For months, an increasingly frenetic, even apocalyptic, debate about the fate of the euro has been the major driver of global instability. And yet the euro's exchange rate has remained remarkably stable, because, paradoxically, the governance weaknesses that skeptics criticize are what makes the common currency attractive.

FLORENCE – For months, an increasingly frenetic, even apocalyptic, debate about the fate of the euro has been the major driver of global instability. Can Europe’s common currency survive?  No less a figure than former United States Federal Reserve Chairman Alan Greenspan has now declared that it cannot.

But the euro also seems surprisingly resilient in the face of this woe.

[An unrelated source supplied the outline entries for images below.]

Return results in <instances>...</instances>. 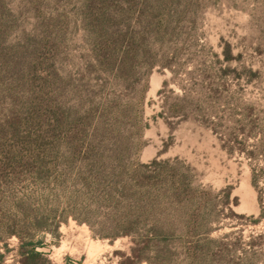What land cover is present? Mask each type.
Here are the masks:
<instances>
[{
    "label": "rangeland",
    "instance_id": "obj_1",
    "mask_svg": "<svg viewBox=\"0 0 264 264\" xmlns=\"http://www.w3.org/2000/svg\"><path fill=\"white\" fill-rule=\"evenodd\" d=\"M225 44L240 54L230 68L261 72L256 85L225 78L228 94L263 108L264 0H0L3 183L14 202L42 197L49 231L40 251L51 264H118L117 253H127V238L98 236L101 222L86 195L101 168L119 167L120 138L124 165L176 159L210 188L219 228L191 239H226L239 249L264 239V219L252 223L259 202L246 160L228 156L197 123L173 120L170 128L152 120L162 83V97L181 93L176 83L193 96L190 78L216 71L214 54L220 59ZM166 59L174 61L173 78L158 66ZM144 86L139 113H123L118 105ZM5 243L0 264H18L16 239Z\"/></svg>",
    "mask_w": 264,
    "mask_h": 264
},
{
    "label": "trees",
    "instance_id": "obj_2",
    "mask_svg": "<svg viewBox=\"0 0 264 264\" xmlns=\"http://www.w3.org/2000/svg\"><path fill=\"white\" fill-rule=\"evenodd\" d=\"M214 58L213 64L220 65L216 71L210 73L208 67L199 70V81L190 78L193 96L186 95L176 83L181 93L169 90L171 97H162L167 86L163 82L157 92L160 111L152 120L158 117L169 127L173 120L197 123L216 137L220 149L228 156L246 160L250 185L257 192L259 202V214L252 221L256 225L264 219V107L229 95L223 80L244 78L246 83L256 85L261 72L249 66L239 70L230 68L229 64L237 62L240 54L233 56L228 44L222 48L220 59L215 54ZM173 63L172 59H166L158 66L168 70L173 78L176 75ZM144 91L145 86L138 98L118 107L123 113L126 110L139 113ZM123 141L120 138V146L113 151L114 158L120 160L119 167L101 168L86 192L92 203V216L101 222L98 236L128 239L127 253H117L121 257L118 264H264V239H248L241 249L228 244L226 239H191L219 228L210 188L198 183L192 175L193 169L176 159L161 161L155 157L147 163L124 165L127 153ZM176 165H179L177 170ZM3 176L0 160V243L6 247V240L16 239L18 264H51L40 251L41 236L49 231V217L39 205L42 197L14 202ZM221 192L225 194V205L230 193ZM78 223L91 228L86 219ZM3 257L0 253V262Z\"/></svg>",
    "mask_w": 264,
    "mask_h": 264
},
{
    "label": "bare ground",
    "instance_id": "obj_3",
    "mask_svg": "<svg viewBox=\"0 0 264 264\" xmlns=\"http://www.w3.org/2000/svg\"><path fill=\"white\" fill-rule=\"evenodd\" d=\"M151 88L154 89L156 88V86L158 85V82L156 81V79L154 77L151 78Z\"/></svg>",
    "mask_w": 264,
    "mask_h": 264
}]
</instances>
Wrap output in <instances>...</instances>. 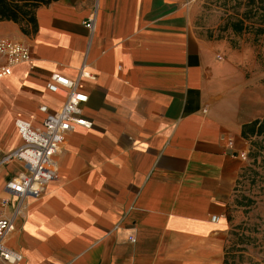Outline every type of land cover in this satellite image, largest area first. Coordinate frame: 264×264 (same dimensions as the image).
Masks as SVG:
<instances>
[{"label": "crops", "instance_id": "1", "mask_svg": "<svg viewBox=\"0 0 264 264\" xmlns=\"http://www.w3.org/2000/svg\"><path fill=\"white\" fill-rule=\"evenodd\" d=\"M193 1L58 0L29 36L0 22V36L31 53L0 79V161L22 145L15 119L36 125L39 107L63 106L46 89L53 74L77 82L92 123L66 136L55 180L15 221L6 245L18 264H224L248 173L233 155L248 157L242 129L264 118V41L198 36ZM22 172L18 161L0 166V200Z\"/></svg>", "mask_w": 264, "mask_h": 264}, {"label": "built area", "instance_id": "2", "mask_svg": "<svg viewBox=\"0 0 264 264\" xmlns=\"http://www.w3.org/2000/svg\"><path fill=\"white\" fill-rule=\"evenodd\" d=\"M85 27L93 31L94 16L87 19ZM31 53L28 47L12 39L0 36V79L10 74L12 68L29 63ZM79 77H89L82 68ZM46 89L65 98L63 106L56 112H49L46 106L39 107L44 119L34 124L33 120L17 118L14 127L22 145L19 149L6 154L0 166L12 161L23 164L24 172L9 179L3 192L9 197L0 200V264H18L21 254L9 249L7 237L14 231V223L20 218L30 199L40 197L47 185L57 176L56 157L61 152L66 136L75 129H91L92 123L82 116V108L87 103L86 94L78 90L76 81L53 74L46 83ZM36 123V122H35ZM236 158L248 162L246 154H234ZM10 197L15 198L11 213ZM220 217H211L212 223H218ZM130 241L133 242L132 239Z\"/></svg>", "mask_w": 264, "mask_h": 264}, {"label": "rangeland", "instance_id": "3", "mask_svg": "<svg viewBox=\"0 0 264 264\" xmlns=\"http://www.w3.org/2000/svg\"><path fill=\"white\" fill-rule=\"evenodd\" d=\"M246 2L194 0L192 26L196 34L208 40L237 46L242 38L234 35L229 25L244 19V13L248 10ZM245 24L248 22L245 21ZM258 71L264 72V51H260ZM248 160L247 169L250 171L243 184L244 221L234 233L226 264H264V161L253 164L252 159Z\"/></svg>", "mask_w": 264, "mask_h": 264}, {"label": "trees", "instance_id": "4", "mask_svg": "<svg viewBox=\"0 0 264 264\" xmlns=\"http://www.w3.org/2000/svg\"><path fill=\"white\" fill-rule=\"evenodd\" d=\"M56 1L58 0H0V22H12L19 27L22 34L29 36L36 32V14L40 7H47ZM246 7L248 10L244 13V19L230 23L231 31L234 35L245 33L253 36L254 41H264V0H247ZM245 21L248 22L247 25ZM254 135L264 137V118L242 129V137L249 141L253 148L248 155V158L253 160V164L264 152V140L254 142L251 140Z\"/></svg>", "mask_w": 264, "mask_h": 264}]
</instances>
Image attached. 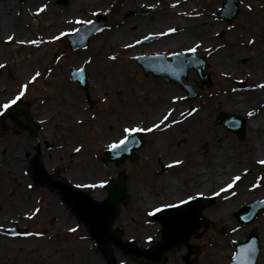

Unlike in the early summer of 2010, it has been largely stable relative to the dollar on foreign-exchange markets. That stability is puzzling.

Skeptics have plenty of ammunition for their critique of the euro. European governments’ high-level crisis diplomacy and new and ever more complex mechanisms sometimes briefly calm the markets, but the tide of doubt quickly sweeps back in. For a day, or sometimes only for a few hours, traders succumb to the illusion of stability, fueling a euphoric but ephemeral financial-market rally. Then they awaken to the reality that not much has really changed, and that in a few weeks or months the problems will reappear in a seemingly even more intractable form.